> Given records:
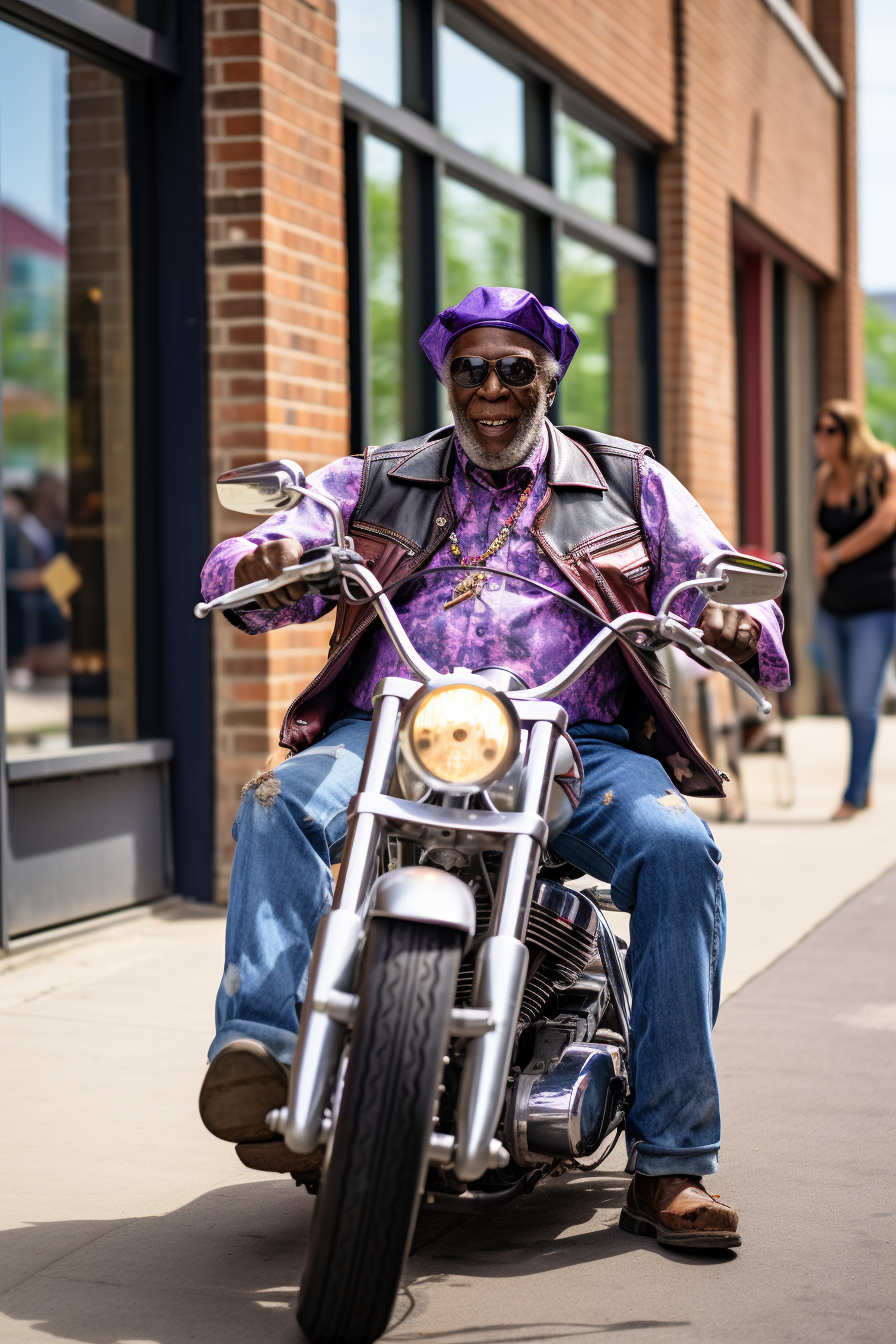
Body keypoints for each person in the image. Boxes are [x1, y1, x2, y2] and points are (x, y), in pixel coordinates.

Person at [198, 287, 789, 1249]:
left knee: (679, 851)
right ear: (448, 378)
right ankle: (261, 1049)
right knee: (277, 803)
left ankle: (674, 1160)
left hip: (573, 738)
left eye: (514, 370)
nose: (490, 390)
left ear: (546, 381)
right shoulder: (380, 477)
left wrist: (732, 617)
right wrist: (266, 555)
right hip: (401, 728)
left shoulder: (625, 479)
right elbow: (287, 540)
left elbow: (714, 569)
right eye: (470, 369)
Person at [813, 399, 896, 821]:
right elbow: (817, 531)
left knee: (863, 704)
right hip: (833, 607)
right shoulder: (824, 479)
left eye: (832, 429)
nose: (822, 437)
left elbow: (888, 519)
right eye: (818, 428)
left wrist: (838, 555)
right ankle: (862, 785)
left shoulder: (885, 465)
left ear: (850, 432)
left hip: (877, 605)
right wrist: (818, 573)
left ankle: (854, 794)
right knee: (849, 703)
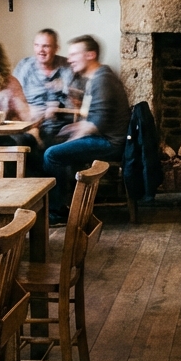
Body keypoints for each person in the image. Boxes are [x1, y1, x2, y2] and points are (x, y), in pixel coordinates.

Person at [41, 35, 129, 223]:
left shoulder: (102, 80)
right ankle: (68, 205)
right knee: (50, 143)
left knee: (51, 155)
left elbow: (97, 124)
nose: (70, 58)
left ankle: (57, 213)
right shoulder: (96, 77)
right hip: (104, 137)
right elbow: (94, 116)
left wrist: (74, 136)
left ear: (90, 54)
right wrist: (73, 128)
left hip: (109, 143)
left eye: (74, 54)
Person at [12, 29, 79, 142]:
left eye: (46, 46)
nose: (40, 50)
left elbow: (76, 101)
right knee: (20, 141)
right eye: (37, 45)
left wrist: (58, 107)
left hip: (59, 126)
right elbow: (13, 97)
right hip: (29, 124)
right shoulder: (24, 66)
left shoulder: (67, 67)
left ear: (56, 48)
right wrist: (26, 111)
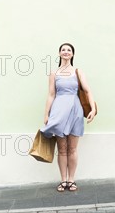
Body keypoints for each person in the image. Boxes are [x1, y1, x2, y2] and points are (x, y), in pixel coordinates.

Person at [40, 42, 96, 192]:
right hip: (58, 111)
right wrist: (46, 114)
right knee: (62, 148)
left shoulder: (78, 72)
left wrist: (93, 108)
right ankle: (63, 180)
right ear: (59, 53)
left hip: (75, 112)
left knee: (72, 148)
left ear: (72, 54)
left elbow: (88, 91)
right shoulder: (54, 73)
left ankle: (71, 179)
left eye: (69, 50)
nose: (66, 52)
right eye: (63, 50)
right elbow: (51, 95)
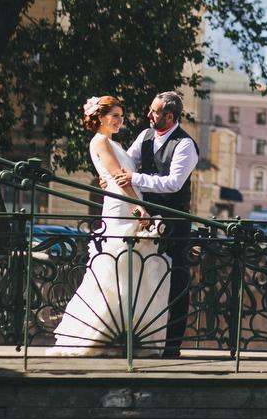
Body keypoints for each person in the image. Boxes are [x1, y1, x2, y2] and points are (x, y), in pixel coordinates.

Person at [46, 96, 170, 356]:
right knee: (114, 268)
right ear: (100, 117)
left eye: (121, 117)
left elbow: (115, 177)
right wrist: (139, 208)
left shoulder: (113, 143)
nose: (119, 121)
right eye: (114, 115)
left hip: (124, 205)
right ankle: (102, 332)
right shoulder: (100, 141)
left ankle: (123, 331)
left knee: (130, 268)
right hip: (120, 209)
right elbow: (118, 178)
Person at [113, 91, 199, 358]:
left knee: (175, 282)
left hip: (174, 222)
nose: (149, 115)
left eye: (155, 111)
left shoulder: (185, 145)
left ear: (169, 116)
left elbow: (173, 183)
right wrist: (113, 176)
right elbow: (128, 161)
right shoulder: (145, 136)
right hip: (146, 218)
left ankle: (171, 346)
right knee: (145, 279)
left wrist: (135, 178)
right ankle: (146, 340)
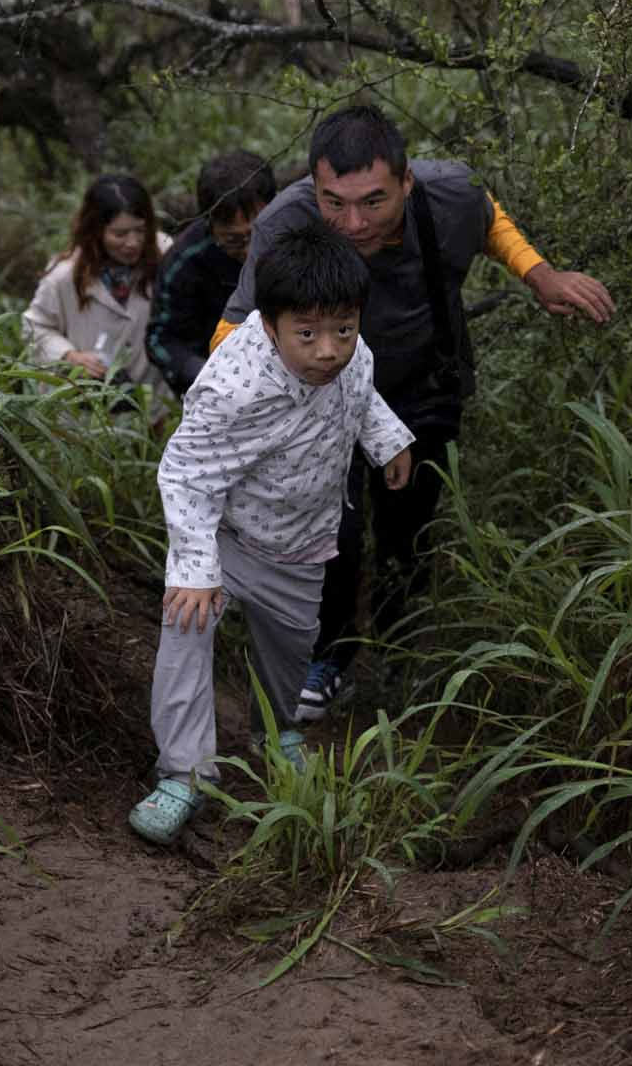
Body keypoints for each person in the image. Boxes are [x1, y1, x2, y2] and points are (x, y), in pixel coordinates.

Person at [211, 104, 614, 721]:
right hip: (321, 400)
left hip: (424, 384)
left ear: (406, 182)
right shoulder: (287, 221)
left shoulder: (448, 193)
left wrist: (539, 274)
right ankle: (331, 656)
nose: (352, 222)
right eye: (334, 202)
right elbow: (235, 324)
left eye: (373, 202)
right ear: (313, 187)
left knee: (408, 529)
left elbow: (488, 217)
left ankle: (398, 651)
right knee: (332, 532)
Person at [130, 223, 414, 846]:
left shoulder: (352, 354)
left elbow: (361, 395)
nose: (328, 350)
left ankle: (277, 730)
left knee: (290, 653)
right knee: (185, 630)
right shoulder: (235, 388)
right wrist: (197, 569)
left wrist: (387, 439)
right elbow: (185, 473)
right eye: (306, 334)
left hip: (301, 543)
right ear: (268, 325)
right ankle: (182, 773)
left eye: (343, 327)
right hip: (226, 541)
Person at [21, 174, 175, 399]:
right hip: (86, 413)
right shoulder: (64, 276)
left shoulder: (166, 255)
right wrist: (70, 356)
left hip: (153, 405)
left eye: (140, 230)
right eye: (119, 234)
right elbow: (34, 328)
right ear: (95, 231)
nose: (132, 243)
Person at [146, 150, 278, 396]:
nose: (251, 251)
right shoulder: (184, 261)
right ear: (210, 223)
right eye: (234, 240)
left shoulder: (301, 230)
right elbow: (161, 340)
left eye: (259, 234)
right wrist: (206, 375)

> Exercise description:
For this exercise, reproduce exactly the lines of the records above from the one with "left hip: (109, 143)" up to and including the one with "left ear: (72, 54)", without pictures.

> Task result:
left hip: (109, 143)
left eye: (74, 54)
Person at [12, 29, 79, 142]:
left eye: (46, 46)
nose: (40, 50)
left elbow: (76, 101)
right knee: (20, 141)
right eye: (37, 45)
left wrist: (58, 107)
left hip: (59, 126)
right elbow: (13, 97)
right hip: (29, 124)
right shoulder: (24, 66)
left shoulder: (67, 67)
left ear: (56, 48)
right wrist: (26, 111)
Body keypoints for each person in the image. Boxes are [x1, y1, x2, y2] and points are (x, y), in pixel coordinates.

Person at [40, 42, 96, 192]:
right hip: (58, 111)
right wrist: (46, 114)
right knee: (62, 148)
left shoulder: (78, 72)
left wrist: (93, 108)
right ankle: (63, 180)
right ear: (59, 53)
left hip: (75, 112)
left knee: (72, 148)
left ear: (72, 54)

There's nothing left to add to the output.